Amnesty devant l’ambassade d’Iran : « Où est Djalali ? »

Ce mardi, une quarantaine de militant·e·s d’Amnesty International se sont rassemblé·e·s devant l’ambassade d’Iran, à Bruxelles, muni·e·s d’une bannière géante, de pancartes et de masques représentant Ahmadreza Djalali. L’objectif de cette mobilisation est de réclamer des autorités iraniennes qu’elles indiquent le lieu de détention de l’enseignant invité de la VUB, victime de disparition forcée depuis une semaine et condamné à la peine de mort.

« Nous sommes extrêmement inquiets. À l’heure actuelle, ni sa famille ni son avocat ne savent où se trouve Ahmadreza Djalali, dont l’état de santé est très préoccupant.

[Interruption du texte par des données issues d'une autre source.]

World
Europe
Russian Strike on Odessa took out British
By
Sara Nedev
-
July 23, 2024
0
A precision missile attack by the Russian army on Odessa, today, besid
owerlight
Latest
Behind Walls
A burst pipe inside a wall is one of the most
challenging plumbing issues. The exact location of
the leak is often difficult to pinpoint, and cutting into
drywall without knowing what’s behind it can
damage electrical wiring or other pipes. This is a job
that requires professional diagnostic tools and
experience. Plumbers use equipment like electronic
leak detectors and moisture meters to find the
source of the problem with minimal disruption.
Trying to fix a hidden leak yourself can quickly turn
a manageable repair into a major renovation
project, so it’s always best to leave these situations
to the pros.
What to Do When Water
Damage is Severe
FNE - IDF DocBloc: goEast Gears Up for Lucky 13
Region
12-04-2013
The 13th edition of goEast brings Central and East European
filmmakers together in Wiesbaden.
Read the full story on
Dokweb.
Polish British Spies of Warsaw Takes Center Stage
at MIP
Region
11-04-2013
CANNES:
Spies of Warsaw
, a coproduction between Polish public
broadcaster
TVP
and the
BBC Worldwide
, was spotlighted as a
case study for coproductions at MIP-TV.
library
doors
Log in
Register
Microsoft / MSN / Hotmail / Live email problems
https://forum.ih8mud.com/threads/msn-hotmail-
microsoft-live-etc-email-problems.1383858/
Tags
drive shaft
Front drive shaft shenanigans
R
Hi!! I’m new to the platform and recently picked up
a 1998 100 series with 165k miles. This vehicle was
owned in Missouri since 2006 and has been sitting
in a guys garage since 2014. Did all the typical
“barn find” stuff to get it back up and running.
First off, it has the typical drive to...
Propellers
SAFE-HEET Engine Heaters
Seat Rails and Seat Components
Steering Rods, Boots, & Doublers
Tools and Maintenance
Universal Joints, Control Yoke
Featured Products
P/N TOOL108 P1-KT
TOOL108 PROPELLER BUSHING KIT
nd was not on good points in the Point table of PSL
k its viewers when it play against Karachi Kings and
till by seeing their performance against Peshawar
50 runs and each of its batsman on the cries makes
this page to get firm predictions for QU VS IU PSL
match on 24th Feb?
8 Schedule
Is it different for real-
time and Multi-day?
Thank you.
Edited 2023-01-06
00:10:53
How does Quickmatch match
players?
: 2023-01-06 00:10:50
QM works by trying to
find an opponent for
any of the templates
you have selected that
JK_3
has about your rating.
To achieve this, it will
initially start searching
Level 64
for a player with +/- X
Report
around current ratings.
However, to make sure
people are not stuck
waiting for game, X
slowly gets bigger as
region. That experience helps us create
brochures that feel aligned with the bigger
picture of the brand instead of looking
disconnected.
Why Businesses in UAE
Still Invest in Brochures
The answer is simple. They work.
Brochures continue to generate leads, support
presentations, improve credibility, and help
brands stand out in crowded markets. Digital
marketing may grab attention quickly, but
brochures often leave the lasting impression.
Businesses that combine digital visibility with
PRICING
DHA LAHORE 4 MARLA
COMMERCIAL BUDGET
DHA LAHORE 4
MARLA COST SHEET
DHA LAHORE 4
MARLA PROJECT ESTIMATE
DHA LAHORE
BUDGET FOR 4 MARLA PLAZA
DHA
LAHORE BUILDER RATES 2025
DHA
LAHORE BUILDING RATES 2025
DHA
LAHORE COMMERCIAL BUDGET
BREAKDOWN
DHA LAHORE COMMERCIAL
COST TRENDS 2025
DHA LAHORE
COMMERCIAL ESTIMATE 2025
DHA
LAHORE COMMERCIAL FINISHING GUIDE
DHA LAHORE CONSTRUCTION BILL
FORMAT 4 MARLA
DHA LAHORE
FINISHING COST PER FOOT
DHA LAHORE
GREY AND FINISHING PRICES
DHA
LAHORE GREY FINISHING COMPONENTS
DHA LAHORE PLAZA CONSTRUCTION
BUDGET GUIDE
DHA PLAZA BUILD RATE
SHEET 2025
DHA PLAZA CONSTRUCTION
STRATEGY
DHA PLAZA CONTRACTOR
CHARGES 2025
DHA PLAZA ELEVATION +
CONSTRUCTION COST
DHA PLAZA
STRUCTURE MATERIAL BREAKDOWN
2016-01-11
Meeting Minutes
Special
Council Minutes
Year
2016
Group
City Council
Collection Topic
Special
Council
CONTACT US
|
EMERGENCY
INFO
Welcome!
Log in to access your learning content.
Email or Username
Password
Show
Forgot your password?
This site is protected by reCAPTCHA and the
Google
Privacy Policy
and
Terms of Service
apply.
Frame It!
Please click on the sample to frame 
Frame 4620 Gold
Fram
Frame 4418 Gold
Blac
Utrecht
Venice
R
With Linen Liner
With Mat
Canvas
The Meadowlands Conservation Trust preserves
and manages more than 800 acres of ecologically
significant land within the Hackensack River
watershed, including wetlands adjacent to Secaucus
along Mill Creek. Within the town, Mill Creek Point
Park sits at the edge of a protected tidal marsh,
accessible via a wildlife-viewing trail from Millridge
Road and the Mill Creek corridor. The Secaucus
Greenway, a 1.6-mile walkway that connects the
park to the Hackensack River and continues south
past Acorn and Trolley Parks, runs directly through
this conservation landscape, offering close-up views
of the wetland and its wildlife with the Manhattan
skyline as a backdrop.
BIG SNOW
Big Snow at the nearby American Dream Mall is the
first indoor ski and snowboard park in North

Nous rappelons par ailleurs que, compte tenu de sa condamnation à la peine capitale, il pourrait être exécuté à tout moment », explique Philippe Hensmans, directeur de la section belge francophone d’Amnesty International.

Il y a huit jours, le médecin irano-suédois a été transféré, les yeux bandés, de l’aile de la prison d’Evin où il était incarcéré, vers un lieu tenu secret. Suite à un procès inique et entaché de torture, il a été condamné en 2017 à la peine de mort en raison de prétendues activités d’espionnage.

Une pétition demandant que la condamnation à mort d’Ahmadreza Djalali soit annulée et qu’il soit libéré immédiatement et sans condition a récolté quelque 125 000 signatures en Belgique.